» **WORK INSTRUCTION**:
Would you copy the line that includes "thumb ip: (576, 290)" and every line that follows it, down to the last line of the listing below, exactly as they stand?

----------

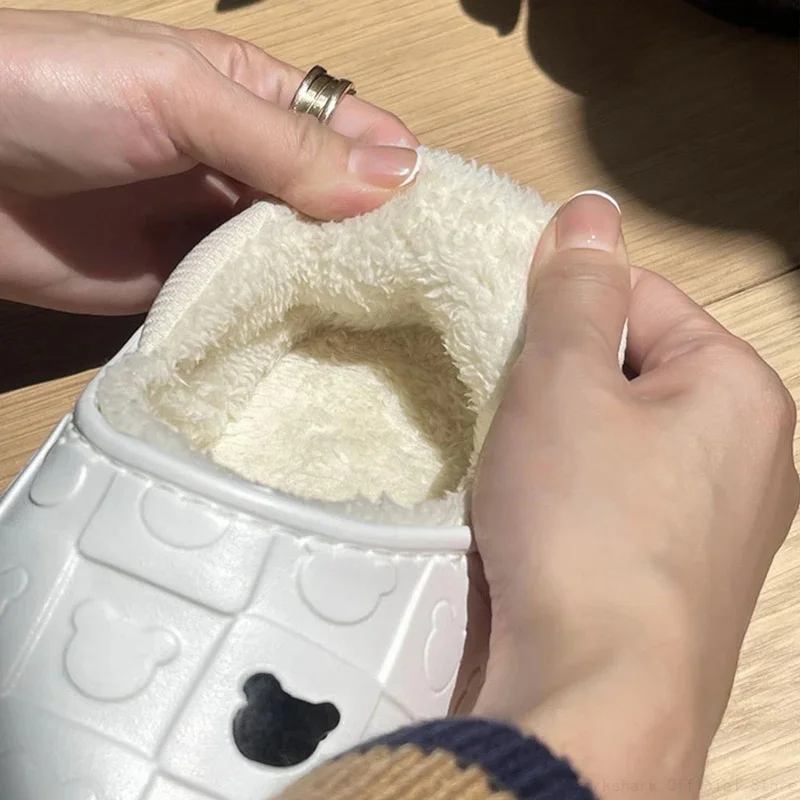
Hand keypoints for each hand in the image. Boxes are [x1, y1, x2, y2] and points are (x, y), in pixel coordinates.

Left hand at [0, 9, 417, 312]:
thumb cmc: (53, 94)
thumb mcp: (180, 97)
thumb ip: (285, 143)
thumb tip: (397, 181)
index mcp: (262, 104)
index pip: (359, 137)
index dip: (405, 178)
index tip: (451, 234)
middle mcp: (253, 173)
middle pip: (341, 213)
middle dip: (383, 249)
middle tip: (435, 306)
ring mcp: (222, 238)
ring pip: (304, 270)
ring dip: (342, 299)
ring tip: (400, 343)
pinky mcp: (190, 296)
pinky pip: (252, 314)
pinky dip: (286, 333)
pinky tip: (326, 358)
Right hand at [470, 193, 798, 797]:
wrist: (594, 692)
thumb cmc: (586, 527)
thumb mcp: (564, 380)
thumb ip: (576, 290)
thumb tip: (590, 211)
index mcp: (739, 390)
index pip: (640, 299)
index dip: (565, 312)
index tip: (516, 346)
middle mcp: (748, 456)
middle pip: (629, 373)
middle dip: (561, 385)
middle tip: (514, 419)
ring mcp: (715, 524)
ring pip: (616, 442)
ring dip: (559, 446)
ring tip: (522, 479)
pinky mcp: (675, 576)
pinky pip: (613, 504)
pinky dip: (570, 502)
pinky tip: (540, 529)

----------

» **ANSWER SECTION**:
thumb ip: (576, 290)
thumb tip: (590, 211)
index mcp: (739, 390)
index pip: (640, 299)
index dip: (565, 312)
index tip: (516, 346)
middle mcp: (748, 456)
middle pip: (629, 373)
middle dip: (561, 385)
middle tip: (514, 419)
ring mcp: (715, 524)
ring pip: (616, 442)
ring dip: (559, 446)
ring tip: (522, 479)
pinky mcp: (675, 576)
pinky pip: (613, 504)
pinky dip: (570, 502)
pinky tip: (540, 529)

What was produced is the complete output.